» EXPLORE THE MATERIAL:
**a)** Answer from the market update:
(i) On what date did Uday Kotak step down as MD & CEO of Kotak Mahindra Bank?
(ii) Who was elevated as MD & CEO, and for how long did the RBI approval run?
(iii) According to NSDL data, what level did the six-month rolling cumulative investment of foreign investors reach?
**b)** Carry the market update on Kotak Mahindra Bank and foreign investment forward from its final sentence.

*** QUOTED PASSAGE ***

MARKET UPDATE: Uday Kotak steps down as Kotak Mahindra Bank MD & CEO

MARKET UPDATE

Uday Kotak steps down as Kotak Mahindra Bank MD & CEO
In a completely unexpected move, Uday Kotak, MD & CEO of Kotak Mahindra Bank, stepped down on September 2, 2023.Four months ahead of tenure-end; Tendering his resignation to the bank’s chairman in a handwritten letter, he said, “I have mulled over this decision for some time and believe this is the right thing for the institution”. Dipak Gupta is elevated as MD & CEO with RBI approval for 2 months starting September 2, 2023.


Indian equities stay a bright spot for FPIs among EM peers
The six-month rolling cumulative investment of foreign investors rose to $20.6 billion (₹1.69 lakh crore) – the highest in 28 months, data from NSDL showed. There are only nine instances in the last 15 years when the six-month rolling monthly investment rose more than $20.5 billion.

*** End of QUOTED PASSAGE ***
*** STORED DATA ***

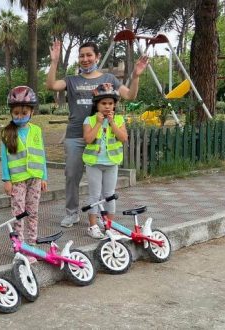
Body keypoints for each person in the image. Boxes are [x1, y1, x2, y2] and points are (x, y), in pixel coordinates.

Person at [46, 40, 147, 228]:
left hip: (101, 138)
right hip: (76, 135)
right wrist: (54, 62)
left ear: (97, 56)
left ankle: (101, 215)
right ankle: (72, 213)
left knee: (101, 182)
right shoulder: (71, 80)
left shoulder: (109, 79)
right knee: (72, 175)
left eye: (89, 55)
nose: (85, 59)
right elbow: (51, 85)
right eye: (82, 55)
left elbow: (130, 96)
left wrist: (135, 77)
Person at [0, 86, 48, 263]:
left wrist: (44, 176)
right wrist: (7, 180)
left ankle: (32, 246)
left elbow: (42, 153)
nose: (19, 116)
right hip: (17, 180)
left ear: (31, 112)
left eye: (23, 112)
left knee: (33, 212)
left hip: (35, 178)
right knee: (18, 214)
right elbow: (4, 158)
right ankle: (19, 247)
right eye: (16, 113)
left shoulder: (36, 130)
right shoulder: (7, 132)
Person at [82, 83, 128, 239]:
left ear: (114, 105)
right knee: (94, 195)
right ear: (97, 105)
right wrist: (100, 123)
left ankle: (109, 224)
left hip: (111, 163)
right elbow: (88, 139)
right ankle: (93, 226)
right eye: (103, 103)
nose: (107, 106)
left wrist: (112, 122)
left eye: (110, 103)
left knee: (109, 194)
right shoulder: (89, 120)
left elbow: (123, 138)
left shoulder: (119, 119)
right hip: (94, 163)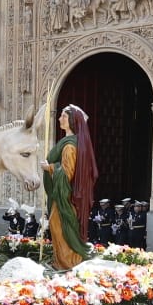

*** End of STORED DATA ***

» ANSWERS BY ITEM:
**a)**
(i) September 2, 2023.
(ii) Dipak Gupta, for 2 months starting September 2, 2023.
(iii) $20.6 billion (₹1.69 lakh crore), the highest in 28 months.

**b)**
Apart from relative valuation support from Indian equities, encouraging earnings growth has continued to attract foreign investors. Overseas investors have been net buyers of equities for sixth month in a row. Indian equities are expected to grow 13% in 2023 – the highest among EM peers. This would be the third year in a row when earnings growth would be in double digits. In the June quarter, earnings growth of the Nifty index beat analyst’s expectations the highest in the last two years. The Indian market has delivered a return of 5% in the last three months – one of the highest among Asian peers.


India’s GDP at 4-quarter high, rises to 7.8% in Q1 FY24
The growth can be attributed to central and state governments opening up their wallets fro Capex, stronger consumption demand and higher activities in the services sector.

Consumer durables stocks look ready for a comeback
Investor appetite for consumer durable companies is showing signs of revival driven by expectations of a pick-up in capital expenditure cycle that could boost the revenues of these companies. With the festive season around the corner, analysts are expecting demand to surge over the next couple of months.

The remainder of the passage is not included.